__Aim of the exercise__:
For each record below, set it down exactly but leave out any picture.

━━━ Material shown

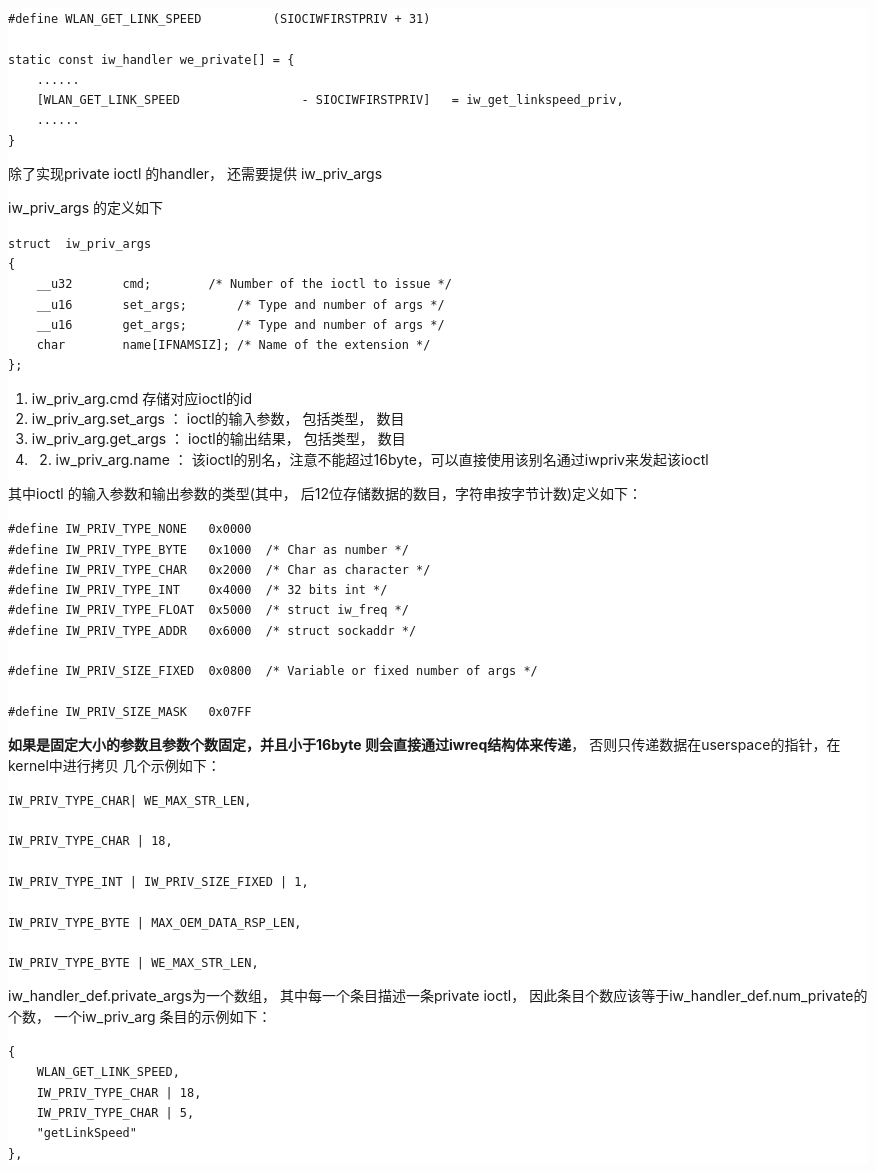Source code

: 	#define WLAN_GET_LINK_SPEED          (SIOCIWFIRSTPRIV + 31)

	static const iw_handler we_private[] = {
		......
		[WLAN_GET_LINK_SPEED                 - SIOCIWFIRSTPRIV]   = iw_get_linkspeed_priv,
		......
	}

除了实现private ioctl 的handler， 还需要提供 iw_priv_args

iw_priv_args 的定义如下

	struct	iw_priv_args
	{
		__u32		cmd;		/* Number of the ioctl to issue */
		__u16		set_args;		/* Type and number of args */
		__u16		get_args;		/* Type and number of args */
		char		name[IFNAMSIZ];	/* Name of the extension */
	};

1. iw_priv_arg.cmd 存储对应ioctl的id
2. iw_priv_arg.set_args ： ioctl的输入参数， 包括类型， 数目
3. iw_priv_arg.get_args ： ioctl的输出结果， 包括类型， 数目
4. 2. iw_priv_arg.name ： 该ioctl的别名，注意不能超过16byte，可以直接使用该别名通过iwpriv来发起该ioctl

其中ioctl 的输入参数和输出参数的类型(其中， 后12位存储数据的数目，字符串按字节计数)定义如下：

	#define IW_PRIV_TYPE_NONE	0x0000
	#define IW_PRIV_TYPE_BYTE	0x1000	/* Char as number */
	#define IW_PRIV_TYPE_CHAR	0x2000	/* Char as character */
	#define IW_PRIV_TYPE_INT	0x4000	/* 32 bits int */
	#define IW_PRIV_TYPE_FLOAT	0x5000	/* struct iw_freq */
	#define IW_PRIV_TYPE_ADDR	0x6000	/* struct sockaddr */

	#define IW_PRIV_SIZE_FIXED	0x0800	/* Variable or fixed number of args */

	#define IW_PRIV_SIZE_MASK	0x07FF

**如果是固定大小的参数且参数个数固定，并且小于16byte 则会直接通过iwreq结构体来传递**， 否则只传递数据在userspace的指针，在kernel中进行拷贝 几个示例如下：

	IW_PRIV_TYPE_CHAR| WE_MAX_STR_LEN,

	IW_PRIV_TYPE_CHAR | 18,

	IW_PRIV_TYPE_INT | IW_PRIV_SIZE_FIXED | 1,

	IW_PRIV_TYPE_BYTE | MAX_OEM_DATA_RSP_LEN,

	IW_PRIV_TYPE_BYTE | WE_MAX_STR_LEN,

iw_handler_def.private_args为一个数组， 其中每一个条目描述一条private ioctl， 因此条目个数应该等于iw_handler_def.num_private的个数， 一个iw_priv_arg 条目的示例如下：

	{
		WLAN_GET_LINK_SPEED,
		IW_PRIV_TYPE_CHAR | 18,
		IW_PRIV_TYPE_CHAR | 5, 
		"getLinkSpeed" 
	},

━━━━━━

__Answer__:
Source code

: 	#define WLAN_GET_LINK_SPEED          (SIOCIWFIRSTPRIV + 31)

	static const iw_handler we_private[] = {
		......
		[WLAN_GET_LINK_SPEED                 - SIOCIWFIRSTPRIV]   = iw_get_linkspeed_priv,
		......
	}

除了实现private ioctl 的handler， 还需要提供 iw_priv_args

iw_priv_args 的定义如下

	struct	iw_priv_args
	{
		__u32		cmd;		/* Number of the ioctl to issue */
		__u16		set_args;		/* Type and number of args */
		__u16		get_args;		/* Type and number of args */
		char		name[IFNAMSIZ];	/* Name of the extension */
	};

1. iw_priv_arg.cmd 存储对应ioctl的id
2. iw_priv_arg.set_args ： ioctl的输入参数， 包括类型， 数目
3. iw_priv_arg.get_args ： ioctl的输出结果， 包括类型， 数目
4. 2. iw_priv_arg.name ： 该ioctl的别名，注意不能超过16byte，可以直接使用该别名通过iwpriv来发起该ioctl

其中ioctl 的输入参数和输出参数的类型(其中， 后12位存储数据的数目，字符串按字节计数)定义如下：

	#define IW_PRIV_TYPE_NONE	0x0000
	#define IW_PRIV_TYPE_BYTE	0x1000	/* Char as number */
	#define IW_PRIV_TYPE_CHAR	0x2000	/* Char as character */
	#define IW_PRIV_TYPE_INT	0x4000	/* 32 bits int */
	#define IW_PRIV_TYPE_FLOAT	0x5000	/* struct iw_freq */
	#define IW_PRIV_TYPE_ADDR	0x6000	/* struct sockaddr */

	#define IW_PRIV_SIZE_FIXED	0x0800	/* Variable or fixed number of args */

	#define IW_PRIV_SIZE_MASK	0x07FF

**如果是固定大小的参数且参数个数固定，并且小于16byte 则会直接通过iwreq结构体来传递**， 否则只传递数据在userspace的指针，在kernel中进行拷贝 几个示例如下：

	IW_PRIV_TYPE_CHAR| WE_MAX_STR_LEN,

	IW_PRIV_TYPE_CHAR | 18,

	IW_PRIV_TYPE_INT | IW_PRIV_SIZE_FIXED | 1,

	IW_PRIV_TYPE_BYTE | MAX_OEM_DATA_RSP_LEN,

	IW_PRIV_TYPE_BYTE | WE_MAX_STR_LEN,

iw_handler_def.private_args为一个数组， 其中每一个条目描述一条private ioctl， 因此条目个数应该等于iw_handler_def.num_private的个数， 一个iw_priv_arg 条目的示例如下：

	{
		WLAN_GET_LINK_SPEED,
		IW_PRIV_TYPE_CHAR | 18,
		IW_PRIV_TYPE_CHAR | 5, 
		"getLinkSpeed" 
	},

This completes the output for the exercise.